Sierra Space, a commercial space company and defense tech prime that is Building a Platform in Space to Benefit Life on Earth, announced the company’s proprietary Carbothermal Oxygen Production Reactor has successfully completed thermal vacuum testing at NASA’s Johnson Space Center, heralding the first time in history that oxygen has been extracted from simulated lunar soil, or regolith, using an automated, standalone system in a lunar environment. The technology, when scaled up, is designed to produce oxygen in bulk to support one of the primary objectives of NASA’s Artemis program: establishing the first long-term presence on the moon.
“The Apollo program took us to the moon to study and learn. Artemis is taking us back to the moon, this time to stay,” said Tom Vice, CEO of Sierra Space. “Our company is focused on building the infrastructure necessary to enable continuous human presence on the lunar surface. This sustainable future begins with developing the core technology and systems that create oxygen in that environment, using local natural resources.”
Sierra Space test engineers spent two weeks in August operating the company’s oxygen extraction system inside a thermal vacuum chamber at Johnson, working with lunar regolith simulant in an environment the hardware would recognize as similar to the water-ice-laden south pole region of the moon. Under lunar temperatures and pressures, the Sierra Space system executed all of the regolith handling steps and performed the carbothermal reduction reaction that extracts oxygen from minerals in the regolith simulant.
This disruptive innovation, a system developed at Sierra Space’s facilities in Madison, Wisconsin, represents a major leap forward in enabling long-term human habitation on the moon and future space exploration endeavors. The company’s Destinations and In-Space Infrastructure team, known for their work in building the world’s first commercial LEO space station, is leveraging the company’s pioneering technologies in large expandable space modules, environmental control systems and in-space food growth systems, to build core infrastructure on the moon.
“This latest testing validates that the technologies and techniques developed and employed in the Sierra Space oxygen extraction system would work on the lunar surface,” said Shawn Buckley, Vice President of Space Destinations Systems at Sierra Space. “These efforts confirmed that the hardware has advanced to Technology Readiness Level Six, or TRL-6, meaning it has the maturation to be incorporated into a flight mission to the moon as a technology demonstrator.”
Temperatures in which the Sierra Space Carbothermal Oxygen Production Reactor were tested ranged from minus 45 degrees Celsius to 1,800 degrees Celsius. In addition to the challenges of functioning from sub-zero to hotter-than-lava temperatures, the hardware was required to move the simulated lunar regolith – a very abrasive and jagged material because it does not have the weathering processes found on Earth – through its system. The potentially damaging particles were handled effectively by the hardware and gasses were successfully sealed inside the reactor, thanks to Sierra Space’s use of a patent-pending valve design that previously demonstrated functionality to greater than 10,000 cycles.

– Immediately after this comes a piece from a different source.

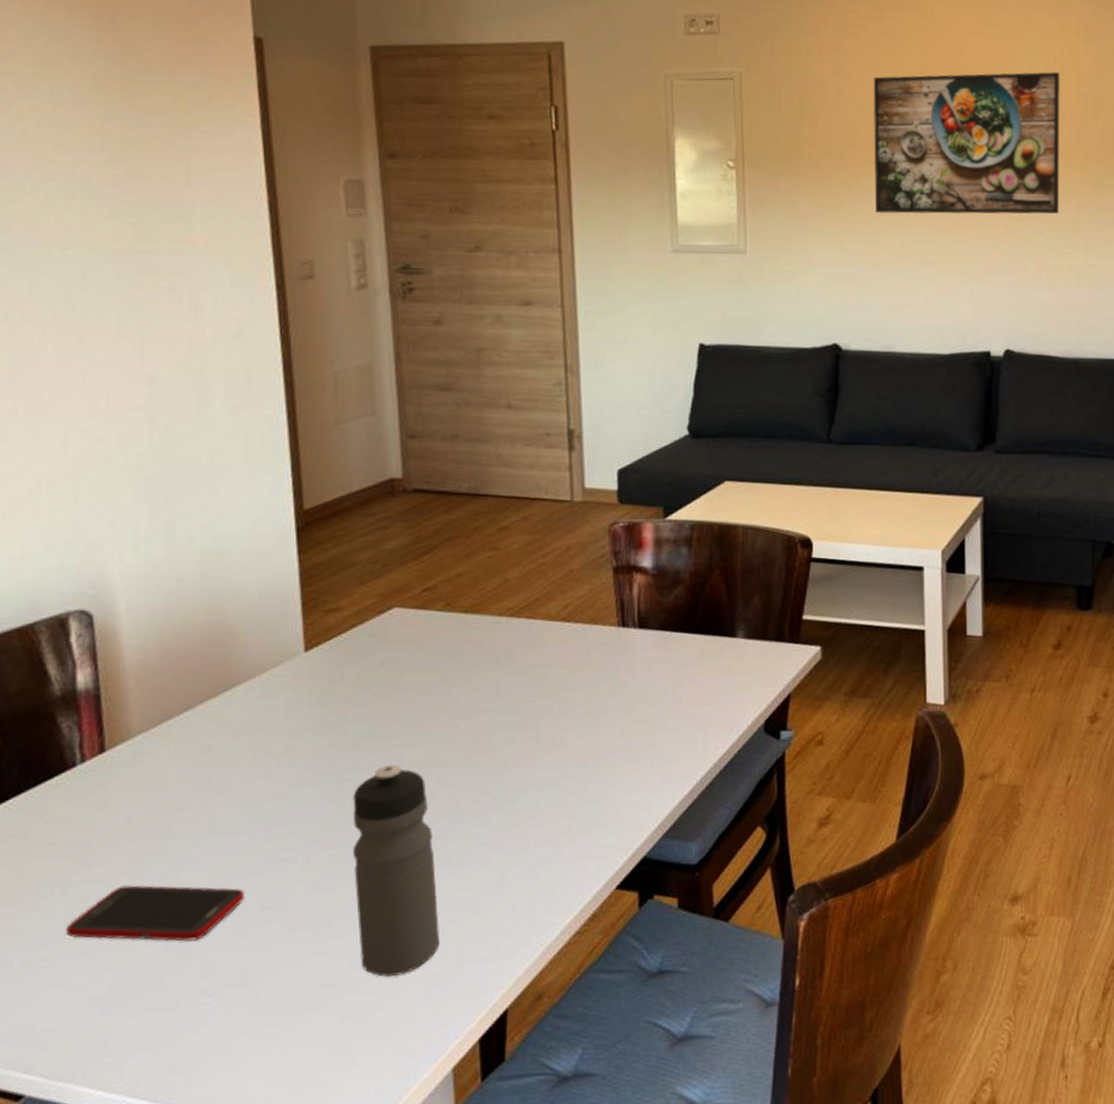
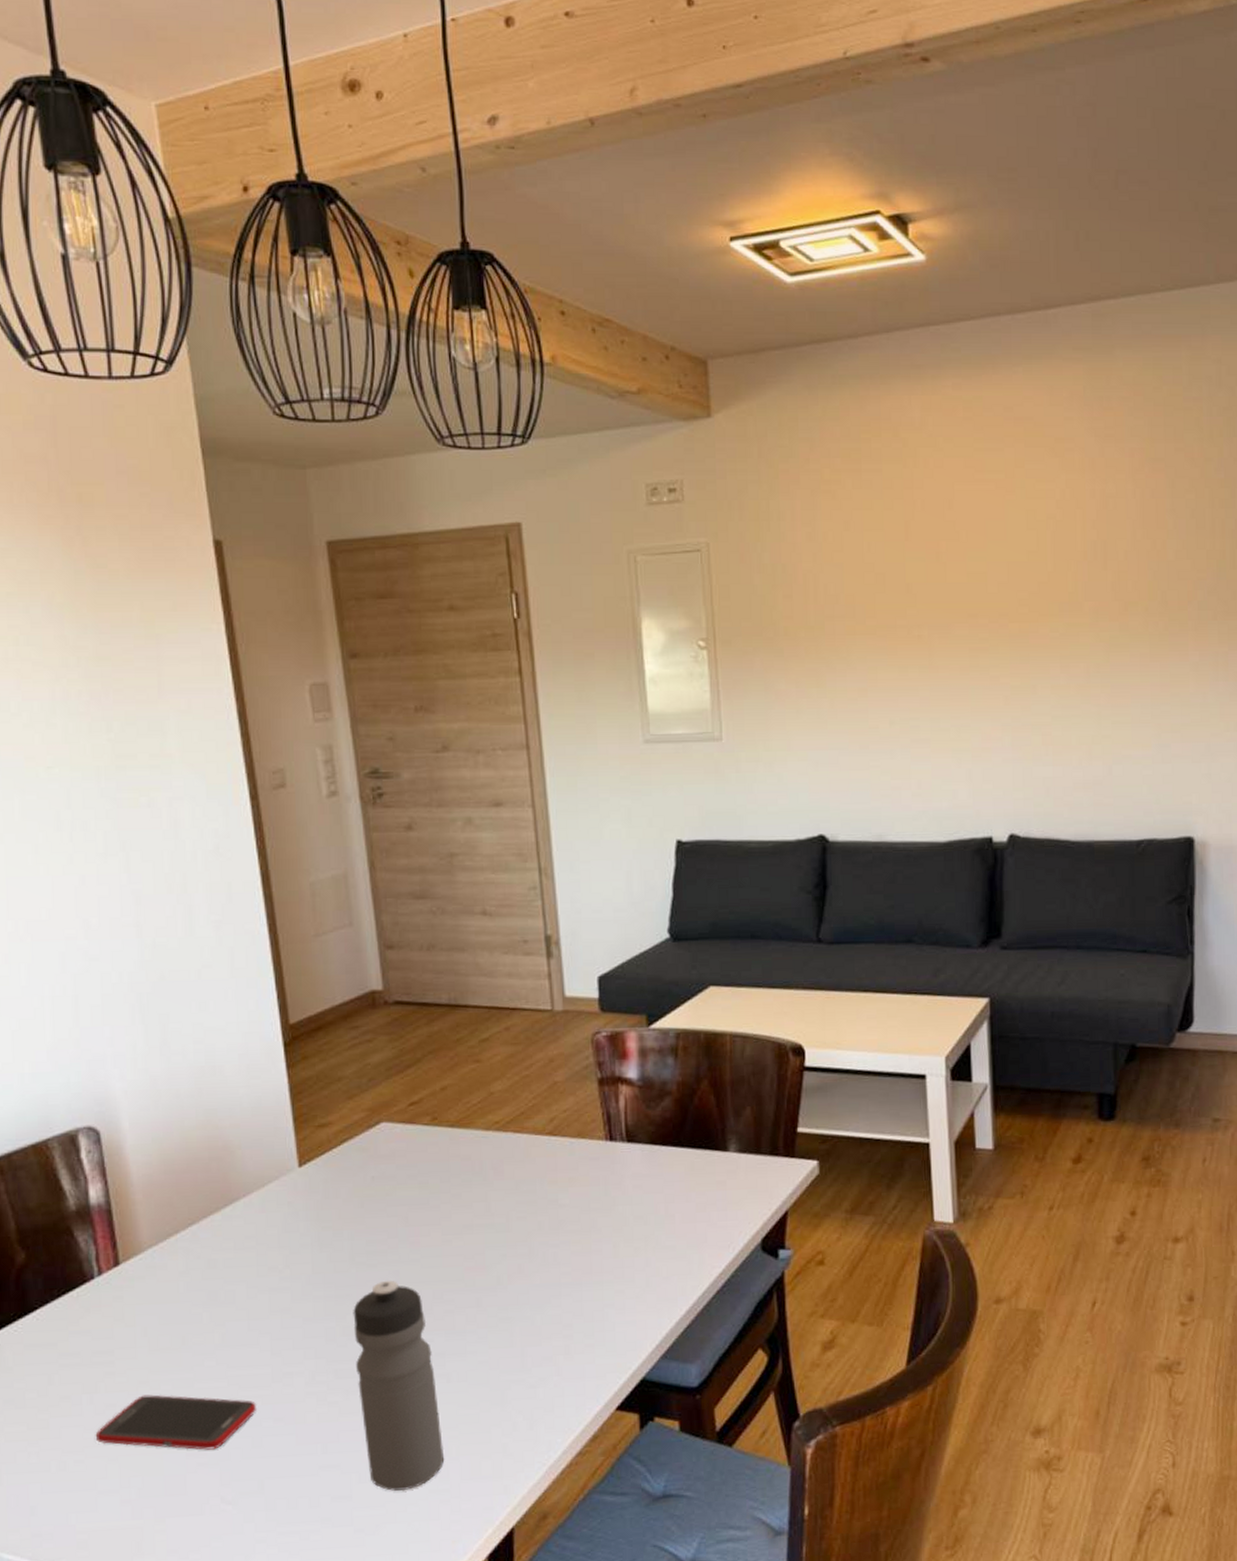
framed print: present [873,71,1061,214] -> none [852,517,1066,690]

The tests confirmed that Sierra Space’s system can successfully handle regolith that would be delivered from a lunar rover or robotic arm and automatically bring it into the reaction chamber, perform the carbothermal reduction reaction process to extract the oxygen from the minerals in the regolith, and remove the processed regolith from the system so the operation can be repeated.
“By harnessing the natural resources found on the moon, we reduce our reliance on Earth-based supplies and open up new frontiers for space exploration and commercialization,” Vice added. “With our breakthrough technology that can provide a reliable source of oxygen in-situ, Sierra Space is poised to play a potential role in NASA’s Artemis program and other initiatives aimed at establishing a permanent human presence on the lunar surface.”
Resources like oxygen are crucial building blocks; in addition to using oxygen for breathing, it can also be used as a propellant, a game changer for enabling economical space exploration for both a sustained lunar presence and lowering the cost of future Mars missions.
On a related note, Sierra Space is also participating in a groundbreaking research and development initiative for the Defense Advanced Research Projects Agency (DARPA), the 10-Year Lunar Architecture (LunA-10) capability study. The company is focused on integrating oxygen extraction, electrical storage, chemical recycling, and hydrogen-oxygen engine technology into a framework for a commercial lunar infrastructure.